The Mess Lake Lava Field is a volcanic field associated with the Mount Edziza volcanic complex of the Northern Cordilleran Volcanic Province in northwestern British Columbia, Canada. It lies northwest of the Spectrum Range on the Kitsu Plateau and consists of young basaltic lava flows and tephra. The source for the basaltic lava and tephra was three cinder cones, including Mess Lake Cone and The Ash Pit, which may be the youngest volcanic feature of the Mount Edziza volcanic complex.

The Mess Lake Lava Field is noticeable from satellite or aerial images due to its extremely black young basalt. Its westernmost and southwesternmost ends are flanked by the Mess Creek Escarpment, forming a steep prominent cliff. This cliff exposes several layers of black columnar basaltic lava flows with distal rock fragments and pyroclastic deposits. Eruptions of the young Mess Lake Lava Field basalts cascaded down this steep lava cliff similar to what occurs at the island of Hawaii and covered some of the columnar basalt jointing.
──────────
Exercise goal:
Which mountain ranges, plateaus, escarpments and cinder cones are named in the text on the Mess Lake Lava Field?
──────────
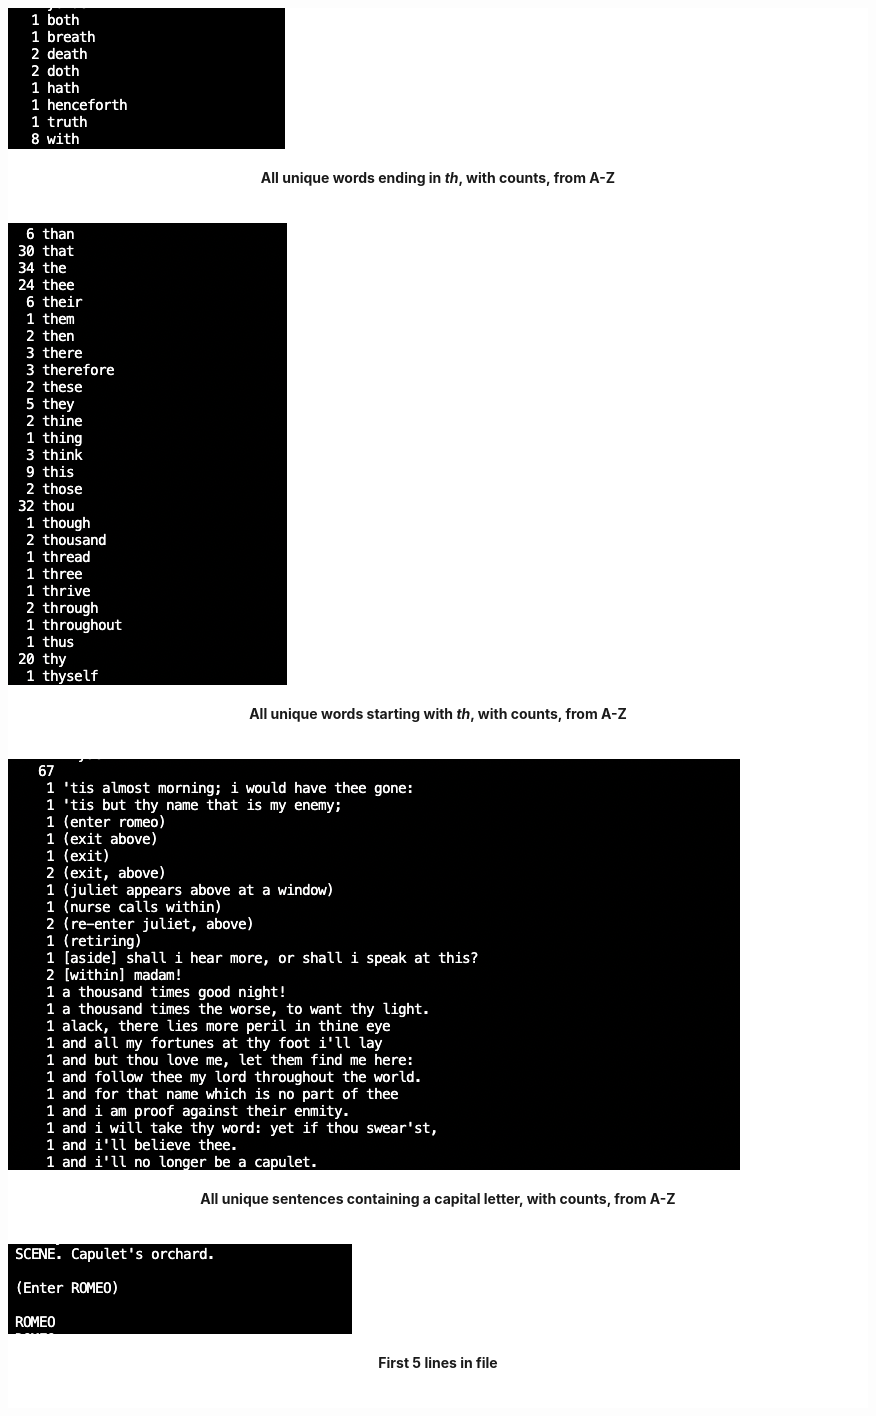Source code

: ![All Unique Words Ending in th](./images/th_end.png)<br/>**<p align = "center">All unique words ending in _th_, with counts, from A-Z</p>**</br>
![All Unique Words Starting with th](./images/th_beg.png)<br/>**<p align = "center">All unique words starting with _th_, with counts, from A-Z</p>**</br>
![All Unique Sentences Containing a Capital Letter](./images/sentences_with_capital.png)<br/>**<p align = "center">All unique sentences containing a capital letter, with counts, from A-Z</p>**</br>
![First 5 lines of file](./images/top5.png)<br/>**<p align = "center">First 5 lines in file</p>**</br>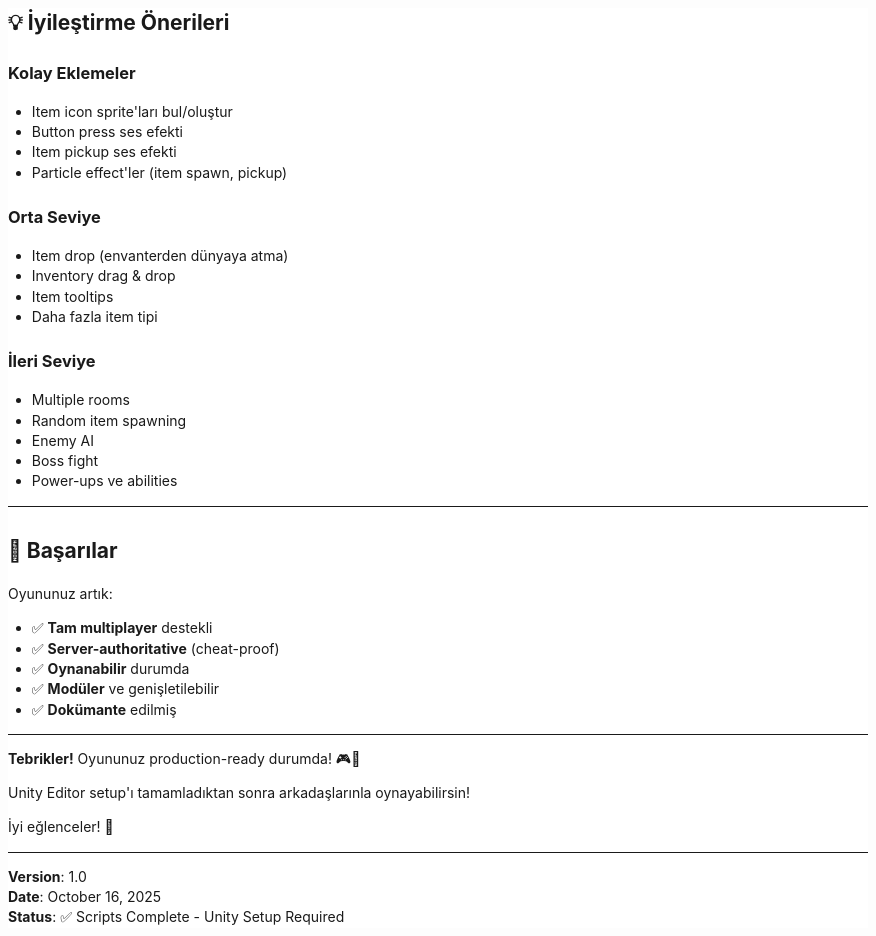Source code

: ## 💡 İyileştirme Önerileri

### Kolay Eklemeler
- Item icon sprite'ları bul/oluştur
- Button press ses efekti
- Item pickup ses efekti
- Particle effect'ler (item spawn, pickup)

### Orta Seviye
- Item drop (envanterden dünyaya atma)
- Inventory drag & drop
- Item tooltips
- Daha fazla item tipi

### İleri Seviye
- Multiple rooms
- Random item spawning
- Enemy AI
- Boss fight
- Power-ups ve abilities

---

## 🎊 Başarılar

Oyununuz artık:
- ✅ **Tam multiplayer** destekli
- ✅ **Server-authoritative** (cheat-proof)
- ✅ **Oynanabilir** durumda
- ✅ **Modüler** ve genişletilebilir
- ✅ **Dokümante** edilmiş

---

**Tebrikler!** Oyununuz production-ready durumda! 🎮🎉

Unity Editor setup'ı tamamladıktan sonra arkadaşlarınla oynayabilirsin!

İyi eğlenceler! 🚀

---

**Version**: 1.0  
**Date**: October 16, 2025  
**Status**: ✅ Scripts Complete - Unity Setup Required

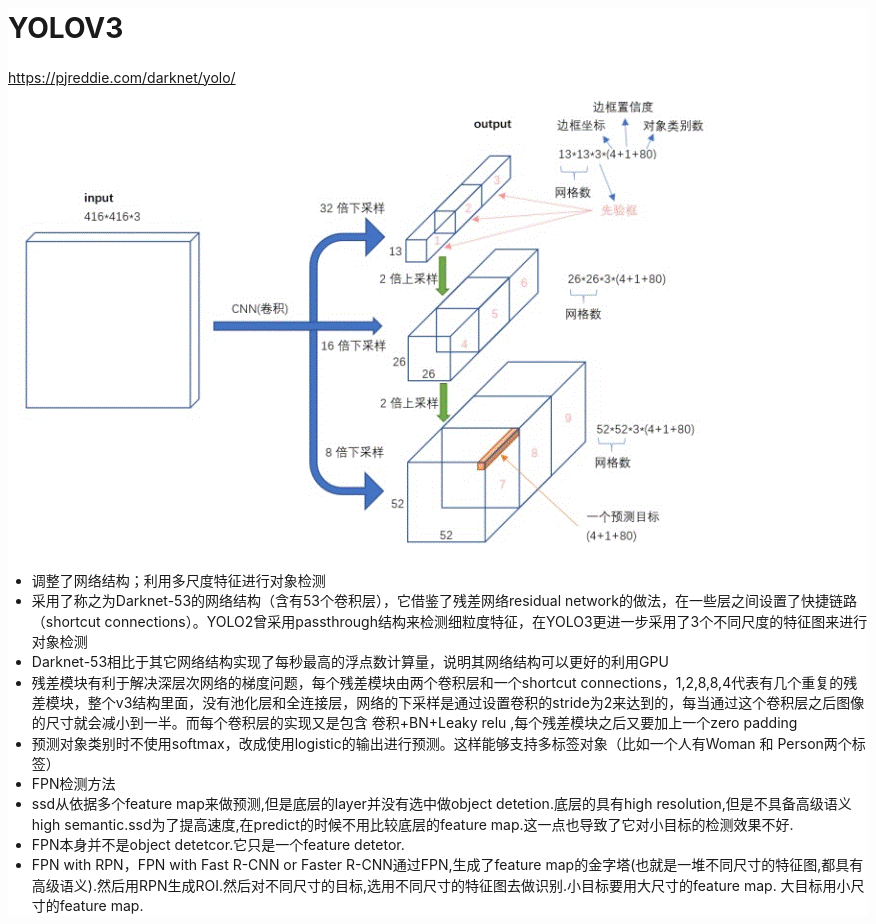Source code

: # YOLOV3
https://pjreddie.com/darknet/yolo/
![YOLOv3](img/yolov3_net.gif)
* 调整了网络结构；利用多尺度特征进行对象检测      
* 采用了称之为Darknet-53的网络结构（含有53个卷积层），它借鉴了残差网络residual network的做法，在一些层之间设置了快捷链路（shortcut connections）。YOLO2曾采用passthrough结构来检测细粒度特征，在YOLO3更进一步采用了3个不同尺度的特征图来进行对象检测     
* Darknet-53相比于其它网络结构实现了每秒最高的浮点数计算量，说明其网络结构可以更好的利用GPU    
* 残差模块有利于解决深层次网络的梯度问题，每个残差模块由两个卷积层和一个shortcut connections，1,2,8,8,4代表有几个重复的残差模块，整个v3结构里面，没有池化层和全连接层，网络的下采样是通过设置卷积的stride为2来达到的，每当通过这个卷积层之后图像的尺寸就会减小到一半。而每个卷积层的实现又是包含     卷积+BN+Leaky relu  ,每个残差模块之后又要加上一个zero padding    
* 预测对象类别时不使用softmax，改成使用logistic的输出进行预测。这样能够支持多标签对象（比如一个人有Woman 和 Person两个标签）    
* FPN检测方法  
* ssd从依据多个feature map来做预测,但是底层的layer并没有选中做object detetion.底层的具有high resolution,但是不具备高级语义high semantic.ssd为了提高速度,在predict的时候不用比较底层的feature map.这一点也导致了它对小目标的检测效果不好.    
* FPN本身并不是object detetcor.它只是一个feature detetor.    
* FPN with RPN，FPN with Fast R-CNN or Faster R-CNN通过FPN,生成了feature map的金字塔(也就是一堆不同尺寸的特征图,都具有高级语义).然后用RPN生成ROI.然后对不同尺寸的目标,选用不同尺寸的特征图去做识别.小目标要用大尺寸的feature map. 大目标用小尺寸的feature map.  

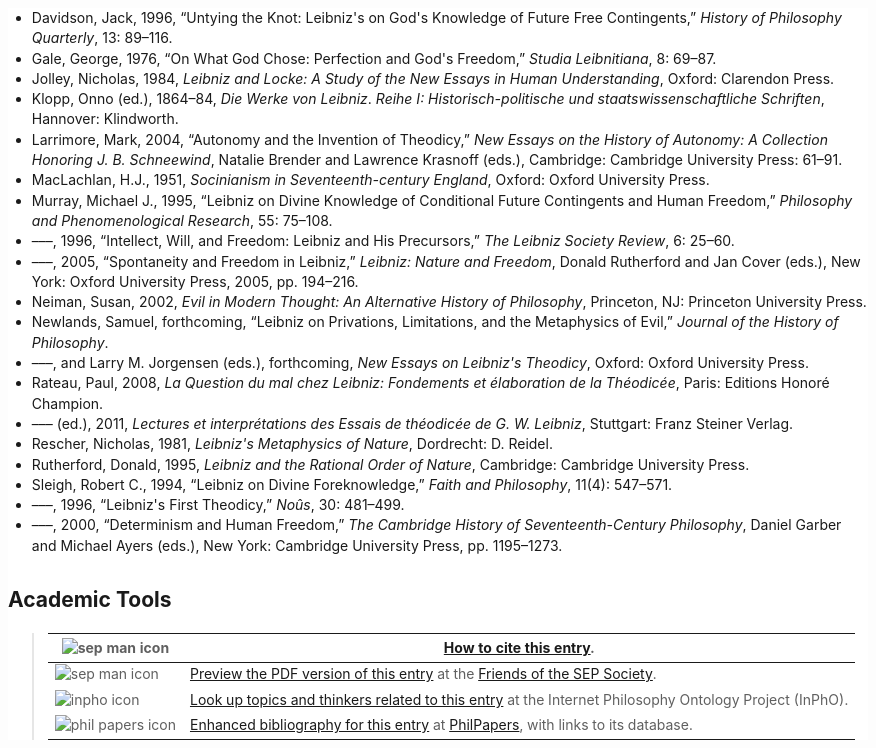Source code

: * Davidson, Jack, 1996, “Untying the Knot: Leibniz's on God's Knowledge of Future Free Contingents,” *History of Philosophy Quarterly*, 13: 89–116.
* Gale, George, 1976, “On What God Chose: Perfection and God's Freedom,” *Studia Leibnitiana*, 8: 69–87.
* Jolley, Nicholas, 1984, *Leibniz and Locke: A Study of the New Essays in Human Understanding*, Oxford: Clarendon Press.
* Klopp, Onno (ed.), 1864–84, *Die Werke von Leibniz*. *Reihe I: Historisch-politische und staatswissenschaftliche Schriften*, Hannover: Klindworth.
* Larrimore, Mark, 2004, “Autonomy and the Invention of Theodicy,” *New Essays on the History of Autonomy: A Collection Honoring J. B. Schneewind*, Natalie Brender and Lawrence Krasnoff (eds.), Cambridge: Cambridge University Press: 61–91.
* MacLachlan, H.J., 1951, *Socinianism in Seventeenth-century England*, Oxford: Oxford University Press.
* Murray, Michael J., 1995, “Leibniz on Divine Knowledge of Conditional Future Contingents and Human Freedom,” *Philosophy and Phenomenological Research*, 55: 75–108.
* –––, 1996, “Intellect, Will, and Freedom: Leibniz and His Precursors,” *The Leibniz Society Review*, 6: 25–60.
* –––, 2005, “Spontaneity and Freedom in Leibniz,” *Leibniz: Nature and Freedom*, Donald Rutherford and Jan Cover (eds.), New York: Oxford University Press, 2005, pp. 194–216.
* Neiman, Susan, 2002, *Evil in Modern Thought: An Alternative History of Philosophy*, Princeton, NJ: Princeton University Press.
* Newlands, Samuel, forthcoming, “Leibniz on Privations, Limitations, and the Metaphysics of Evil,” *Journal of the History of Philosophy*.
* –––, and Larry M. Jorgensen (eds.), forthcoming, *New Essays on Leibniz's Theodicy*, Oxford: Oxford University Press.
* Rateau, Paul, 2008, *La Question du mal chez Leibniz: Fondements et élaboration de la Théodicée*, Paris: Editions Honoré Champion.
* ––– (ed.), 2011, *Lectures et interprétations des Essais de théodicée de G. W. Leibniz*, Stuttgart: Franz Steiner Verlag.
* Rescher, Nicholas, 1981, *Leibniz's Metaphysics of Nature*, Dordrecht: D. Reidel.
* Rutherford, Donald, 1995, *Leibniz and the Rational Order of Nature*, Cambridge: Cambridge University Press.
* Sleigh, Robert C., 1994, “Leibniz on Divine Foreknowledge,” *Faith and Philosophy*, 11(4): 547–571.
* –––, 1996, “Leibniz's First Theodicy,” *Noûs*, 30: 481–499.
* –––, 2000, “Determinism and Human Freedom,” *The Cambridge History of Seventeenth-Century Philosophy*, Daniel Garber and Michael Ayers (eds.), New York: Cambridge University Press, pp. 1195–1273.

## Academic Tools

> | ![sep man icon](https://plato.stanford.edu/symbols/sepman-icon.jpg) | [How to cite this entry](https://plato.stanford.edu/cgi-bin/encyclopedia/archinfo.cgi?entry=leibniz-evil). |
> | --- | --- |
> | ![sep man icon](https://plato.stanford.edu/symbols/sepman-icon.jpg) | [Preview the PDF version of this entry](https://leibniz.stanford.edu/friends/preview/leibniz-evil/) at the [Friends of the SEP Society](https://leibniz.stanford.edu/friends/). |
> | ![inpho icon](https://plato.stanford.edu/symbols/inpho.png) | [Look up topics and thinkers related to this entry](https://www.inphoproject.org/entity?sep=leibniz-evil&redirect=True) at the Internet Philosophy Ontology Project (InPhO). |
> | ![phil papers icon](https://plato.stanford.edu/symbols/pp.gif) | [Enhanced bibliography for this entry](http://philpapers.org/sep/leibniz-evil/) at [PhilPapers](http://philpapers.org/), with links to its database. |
──────────
Solved problem:
- Spectrum Range
- Kitsu Plateau
- Mess Creek Escarpment
- Mess Lake Cone
- The Ash Pit